Con las lluvias llegan las goteras a las viejas casas de techos de tejas o láminas del Centro y de los barrios más antiguos de la ciudad. Llegan siempre antes de tiempo, mucho antes de que el “tapa goteras” haya logrado treparse a las alturas a enmasillar con chapopote negro los agujeros o a cambiar las tejas rotas por donde han caminado todos los gatos del vecindario.
Las primeras lluvias de mayo pasan inadvertidas dentro de las casas. Una pequeña salpicadita aquí y otra allá, nada grave, nada que un trapeador diligente no pueda solucionar rápidamente y, total, la gotera ni se siente. “Fue una pasadita de nube”, dice la gente, tan solo un preámbulo a la temporada de lluvias.
Pero cuando se instala el invierno, cabal a finales de mayo y ahora, a finales de junio, las viejas casas de artesonados apolillados, con techos de madera, machihembre o cielo raso, comienzan a llorar en un desconsolador goteo, convirtiendo los techos de salas, cocinas, dormitorios y pasillos en enormes regaderas de latón.
Entonces una voz campante ordena que del último cuarto de la casa, del armario más olvidado y de la estantería más alta del baño, salgan a librar la batalla de las goteras todos los baldes y cubetas que puedan existir en el planeta Tierra. Aparece entonces la bañerita de plástico amarilla que usó la nena cuando aún no daba sus primeros pasitos por la vida. El balde de la abuela para el remojo de las sábanas blancas acompañado con hojas de azulillo.

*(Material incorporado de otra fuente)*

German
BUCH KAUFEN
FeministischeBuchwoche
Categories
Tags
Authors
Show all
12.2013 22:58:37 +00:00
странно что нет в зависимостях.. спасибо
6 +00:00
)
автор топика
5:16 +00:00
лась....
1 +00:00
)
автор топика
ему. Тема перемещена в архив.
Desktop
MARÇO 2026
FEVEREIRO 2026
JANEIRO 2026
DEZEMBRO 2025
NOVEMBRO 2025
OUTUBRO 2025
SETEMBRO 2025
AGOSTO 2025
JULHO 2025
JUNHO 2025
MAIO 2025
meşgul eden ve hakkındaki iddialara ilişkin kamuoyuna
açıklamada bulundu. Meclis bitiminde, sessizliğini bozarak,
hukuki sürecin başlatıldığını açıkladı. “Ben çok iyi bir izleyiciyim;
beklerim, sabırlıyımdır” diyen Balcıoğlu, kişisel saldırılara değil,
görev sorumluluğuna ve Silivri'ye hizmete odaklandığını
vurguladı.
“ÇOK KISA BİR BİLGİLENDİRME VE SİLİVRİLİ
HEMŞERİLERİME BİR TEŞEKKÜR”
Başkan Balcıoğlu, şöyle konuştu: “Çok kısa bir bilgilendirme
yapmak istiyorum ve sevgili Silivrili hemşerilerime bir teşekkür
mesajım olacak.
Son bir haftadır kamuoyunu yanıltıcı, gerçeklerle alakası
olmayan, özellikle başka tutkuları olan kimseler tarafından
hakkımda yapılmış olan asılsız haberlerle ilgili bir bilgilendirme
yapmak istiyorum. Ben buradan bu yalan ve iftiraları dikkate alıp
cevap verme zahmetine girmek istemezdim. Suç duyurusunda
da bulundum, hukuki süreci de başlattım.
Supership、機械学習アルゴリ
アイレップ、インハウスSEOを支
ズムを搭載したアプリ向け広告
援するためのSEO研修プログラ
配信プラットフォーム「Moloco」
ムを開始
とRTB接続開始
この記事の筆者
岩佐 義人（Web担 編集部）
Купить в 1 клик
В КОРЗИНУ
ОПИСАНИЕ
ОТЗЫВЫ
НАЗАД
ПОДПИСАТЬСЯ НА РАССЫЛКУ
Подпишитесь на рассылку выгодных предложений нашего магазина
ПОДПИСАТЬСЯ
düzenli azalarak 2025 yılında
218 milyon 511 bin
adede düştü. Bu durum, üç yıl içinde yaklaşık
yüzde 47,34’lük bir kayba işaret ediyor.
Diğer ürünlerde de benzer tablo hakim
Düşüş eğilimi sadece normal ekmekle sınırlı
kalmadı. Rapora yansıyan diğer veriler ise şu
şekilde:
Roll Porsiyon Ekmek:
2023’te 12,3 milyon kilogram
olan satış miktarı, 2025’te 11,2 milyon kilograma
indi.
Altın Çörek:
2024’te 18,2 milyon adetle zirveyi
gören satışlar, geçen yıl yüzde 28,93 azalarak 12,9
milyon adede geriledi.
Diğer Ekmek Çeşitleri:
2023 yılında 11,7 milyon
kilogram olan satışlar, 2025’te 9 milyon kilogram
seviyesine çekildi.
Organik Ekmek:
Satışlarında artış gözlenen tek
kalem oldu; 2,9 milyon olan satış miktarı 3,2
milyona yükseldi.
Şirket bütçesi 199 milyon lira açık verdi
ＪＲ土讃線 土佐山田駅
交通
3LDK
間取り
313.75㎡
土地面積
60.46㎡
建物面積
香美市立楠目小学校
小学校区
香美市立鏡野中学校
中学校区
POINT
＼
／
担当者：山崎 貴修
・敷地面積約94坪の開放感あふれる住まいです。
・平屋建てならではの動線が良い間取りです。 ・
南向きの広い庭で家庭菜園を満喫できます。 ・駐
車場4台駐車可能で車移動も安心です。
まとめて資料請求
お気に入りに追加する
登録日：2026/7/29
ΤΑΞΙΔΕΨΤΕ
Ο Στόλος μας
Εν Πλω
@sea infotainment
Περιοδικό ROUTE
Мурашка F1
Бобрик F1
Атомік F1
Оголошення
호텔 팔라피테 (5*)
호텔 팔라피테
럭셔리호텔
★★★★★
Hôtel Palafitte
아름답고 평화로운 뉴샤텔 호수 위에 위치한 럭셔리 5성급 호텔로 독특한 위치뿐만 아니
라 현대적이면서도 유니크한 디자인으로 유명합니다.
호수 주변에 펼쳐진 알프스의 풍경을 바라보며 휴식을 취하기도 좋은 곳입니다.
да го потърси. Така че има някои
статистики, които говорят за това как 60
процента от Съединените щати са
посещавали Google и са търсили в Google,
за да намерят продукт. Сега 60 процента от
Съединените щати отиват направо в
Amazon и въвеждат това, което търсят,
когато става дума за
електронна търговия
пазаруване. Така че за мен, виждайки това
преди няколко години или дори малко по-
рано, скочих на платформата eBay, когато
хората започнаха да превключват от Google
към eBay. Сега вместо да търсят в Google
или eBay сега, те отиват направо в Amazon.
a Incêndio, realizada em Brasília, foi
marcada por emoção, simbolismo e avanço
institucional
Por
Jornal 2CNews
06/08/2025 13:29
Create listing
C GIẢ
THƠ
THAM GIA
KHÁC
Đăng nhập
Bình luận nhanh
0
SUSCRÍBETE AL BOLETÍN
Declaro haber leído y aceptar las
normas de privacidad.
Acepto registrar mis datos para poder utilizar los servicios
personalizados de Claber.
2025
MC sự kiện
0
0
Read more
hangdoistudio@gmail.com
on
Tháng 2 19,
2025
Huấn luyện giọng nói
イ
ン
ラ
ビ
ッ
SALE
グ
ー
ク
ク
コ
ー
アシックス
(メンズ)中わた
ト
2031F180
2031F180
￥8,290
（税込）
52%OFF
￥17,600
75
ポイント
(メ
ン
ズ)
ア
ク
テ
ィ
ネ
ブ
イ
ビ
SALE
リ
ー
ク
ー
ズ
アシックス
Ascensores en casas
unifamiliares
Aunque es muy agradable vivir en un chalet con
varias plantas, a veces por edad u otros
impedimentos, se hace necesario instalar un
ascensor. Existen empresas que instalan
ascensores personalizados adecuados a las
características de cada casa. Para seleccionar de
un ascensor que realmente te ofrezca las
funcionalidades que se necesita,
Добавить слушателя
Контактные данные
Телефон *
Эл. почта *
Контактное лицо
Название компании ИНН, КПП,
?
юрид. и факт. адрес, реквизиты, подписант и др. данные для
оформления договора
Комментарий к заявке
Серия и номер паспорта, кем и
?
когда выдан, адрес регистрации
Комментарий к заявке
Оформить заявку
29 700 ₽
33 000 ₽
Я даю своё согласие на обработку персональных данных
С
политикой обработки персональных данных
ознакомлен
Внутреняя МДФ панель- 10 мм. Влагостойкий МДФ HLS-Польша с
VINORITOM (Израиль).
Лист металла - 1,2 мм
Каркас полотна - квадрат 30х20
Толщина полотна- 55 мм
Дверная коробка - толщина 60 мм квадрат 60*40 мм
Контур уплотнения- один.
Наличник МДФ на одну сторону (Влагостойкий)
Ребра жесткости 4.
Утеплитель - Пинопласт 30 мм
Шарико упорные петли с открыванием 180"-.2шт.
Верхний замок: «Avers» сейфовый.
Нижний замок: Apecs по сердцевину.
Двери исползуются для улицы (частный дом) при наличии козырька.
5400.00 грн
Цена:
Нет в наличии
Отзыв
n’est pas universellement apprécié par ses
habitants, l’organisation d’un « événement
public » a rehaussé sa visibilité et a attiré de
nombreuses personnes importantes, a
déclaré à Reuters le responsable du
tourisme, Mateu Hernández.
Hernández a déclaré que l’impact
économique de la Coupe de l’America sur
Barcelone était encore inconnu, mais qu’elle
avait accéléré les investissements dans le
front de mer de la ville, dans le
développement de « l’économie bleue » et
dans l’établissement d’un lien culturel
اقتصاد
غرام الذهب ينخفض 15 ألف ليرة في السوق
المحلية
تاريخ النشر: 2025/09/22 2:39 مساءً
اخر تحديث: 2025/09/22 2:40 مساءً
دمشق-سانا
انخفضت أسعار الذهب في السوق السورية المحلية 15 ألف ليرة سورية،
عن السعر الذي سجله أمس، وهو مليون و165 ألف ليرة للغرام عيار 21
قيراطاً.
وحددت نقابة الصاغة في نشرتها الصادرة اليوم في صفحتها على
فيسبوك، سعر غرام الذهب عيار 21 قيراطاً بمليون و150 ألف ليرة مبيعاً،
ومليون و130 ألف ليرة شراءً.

El de color naranja, más hondo y panzón, en donde se sazonaban las verduras del fiambre, y hasta las palanganas de peltre desportillado que usaban en la otra casa, además de la olla grandota del agua de canela y hasta la bacinica blanca con orillita azul, que usaba el abuelo para no tener que ir de noche “allá adentro”, cuando sólo había un baño en la casa,
Más tarde, cuando los aires de noviembre limpien los cielos de nubes y los barriletes adornen las alturas, las goteras que nos agobiaban el alma durante el invierno, llevándonos al desconsuelo y desazón, revelándonos el paso del tiempo y el deterioro, habrán desaparecido por arte de magia y, entonces, la vida continuará su curso feliz y contenta, porque en la época seca y de cielos azules y despejados, no nos recordamos de aguaceros, temporales y ciclones que nos agobiaron el alma, porque “por aquí no ha pasado nada”, decimos optimistas, “más que unas molestas gotitas de agua”.